■ Exercise description
Retype the listing in full. Change nothing.

─── Data provided

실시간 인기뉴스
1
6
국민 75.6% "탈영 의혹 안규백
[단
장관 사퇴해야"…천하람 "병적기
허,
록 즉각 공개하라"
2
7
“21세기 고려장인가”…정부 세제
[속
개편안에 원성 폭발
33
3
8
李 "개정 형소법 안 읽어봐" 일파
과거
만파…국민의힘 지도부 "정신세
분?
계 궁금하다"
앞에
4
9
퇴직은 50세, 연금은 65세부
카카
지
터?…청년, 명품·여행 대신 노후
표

──────

■ Expected answer
실시간 인기뉴스
1
6
국민 75.6% "탈영 의혹 안규백
[단
장관 사퇴해야"…천하람 "병적기
허,
록 즉각 공개하라"
2
7
“21세기 고려장인가”…정부 세제
[속
개편안에 원성 폭발
33
3
8
李 "개정 형소법 안 읽어봐" 일파
과거
만파…국민의힘 지도부 "정신세
분?
계 궁금하다"
앞에
4
9
퇴직은 50세, 연금은 65세부
카카
지
터?…청년, 명품·여행 대신 노후
표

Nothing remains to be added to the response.